Prague Community Hospital is proud to announce the addition of a sleep studies lab to its services. “We have actually had it up and running for a few weeks now and have had some great results” stated Joan Walters, hospital CEO. “Our physicians are very pleased with the interpretation of the studies and the state of the art technology that is used.”
According to the National Institutes of Health, 50 to 70 million Americans are affected by chronic sleep disorders and intermittent sleep problems that can significantly diminish health, alertness and safety. Untreated sleep disorders have been linked to hypertension, heart disease, stroke, depression, diabetes and other chronic diseases.
Sleep problems and lack of sleep can affect everything from personal and work productivity to behavioral and relationship problems. Sleep problems can have serious consequences. According to the National Highway Traffic Safety Administration, drowsy driving claims more than 1,500 lives and causes at least 100,000 motor vehicle crashes each year.
Compounding the problem is the fact that most people know when to seek medical help for physical discomfort such as fever or pain—but sleep problems are often overlooked or ignored. In fact, the overwhelming majority of people with sleep disorders are undiagnosed and untreated. Sleep problems can take many forms and can involve too little sleep, too much sleep or inadequate quality of sleep.
To determine whether you might benefit from a sleep study, ask yourself the following questions:
- Do you regularly have difficulty getting to sleep or staying asleep?
- Do people tell you that you snore? Has anyone ever told you that you have pauses in breathing (sleep apnea) or that you gasp for breath when you sleep?
- Are your legs “active” at night? Do you experience tingling, creeping, itching, pulling, aching or other strange feelings in your legs while sitting or lying down that cause a strong urge to move, walk or kick your legs for relief?
- Are you so tired when you wake up in the morning that you cannot function normally during the day?
- Does sleepiness and fatigue persist for more than two to three weeks?
- Do you wake up with a headache or a dry or sore throat?
- Do you fall asleep while driving?
- Have high blood pressure or on medication to control it?

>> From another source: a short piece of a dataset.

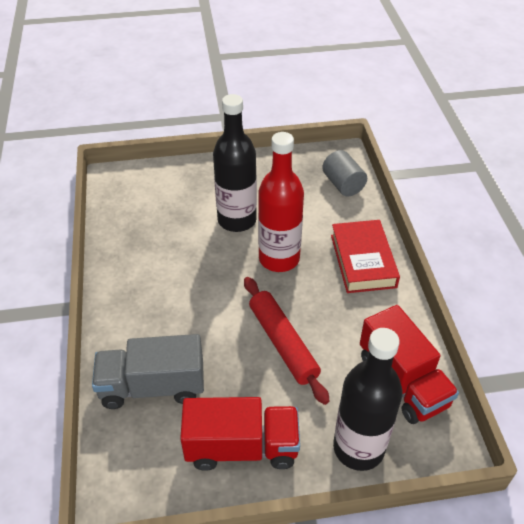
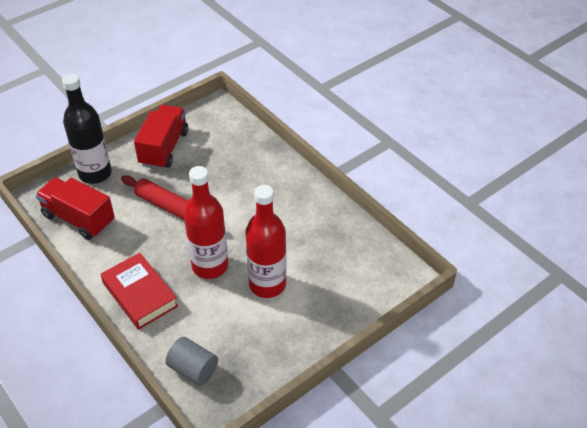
camera: 150 degrees right, 0 degrees up
(153, 386) = (237, 153): grey truck -> none
(237, 220) = (267, 284): black bottle -> red bottle
(242, 447) = (164, 148): red truck -> red truck turned 135 degrees clockwise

- Do you suffer from depression?
If you answered yes to any of these questions, then a complete sleep evaluation may need to be considered and discussed with your physician. Before your visit, it may be helpful to track your sleep patterns and medications. Depending on your insurance plan and other factors, your primary care physician may start your evaluation by running tests for specific medical disorders that are known to affect sleep.
After an initial consultation with your physician or a sleep specialist, you may be referred for a sleep study. The medical term for this study is “polysomnogram,” which is a noninvasive, pain-free procedure that usually requires spending a night or two in a sleep facility. During a polysomnogram, a sleep technologist records multiple biological functions during sleep, such as brain wave activity, eye movement, muscle tone, heart rhythm and breathing via electrodes and monitors placed on the head, chest and legs.
After a full night’s sleep is recorded, the data will be tabulated by a technologist and presented to a physician for interpretation. Depending on the physician’s orders, patients may be given therapy during the course of the study, which may include medication, oxygen or a device called continuous positive airway pressure therapy, or CPAP.
In addition to medications and behavioral measures, some sleep disorders, such as sleep apnea (in which breathing is briefly and repeatedly interrupted during sleep), may include the use of medical equipment during sleep, such as CPAP therapy.
CPAP is an air pressure system that helps hold the air passages in the nose and throat open during sleep and eliminates snoring and pauses in breathing. Proper fitting and instruction for use of CPAP equipment – whether simple nosepieces or more elaborate masks – is critical to ensure your comfort and willingness to continue with treatment.
According to recent polls conducted by the National Sleep Foundation, nearly 7 out of 10 Americans say they experience frequent sleep problems. However, when proper diagnosis and treatment of sleep disorders occurs, the feeling of sleepiness declines, memory improves and safety risks decrease dramatically - an estimated 85 to 90% of their patients get better sleep.
We are pleased to be able to offer this beneficial service to close to home for our patients and the surrounding communities. Even if your personal physician or specialist is out of town they can order your study and have it done here. We do perform ‘split-night’ studies ”.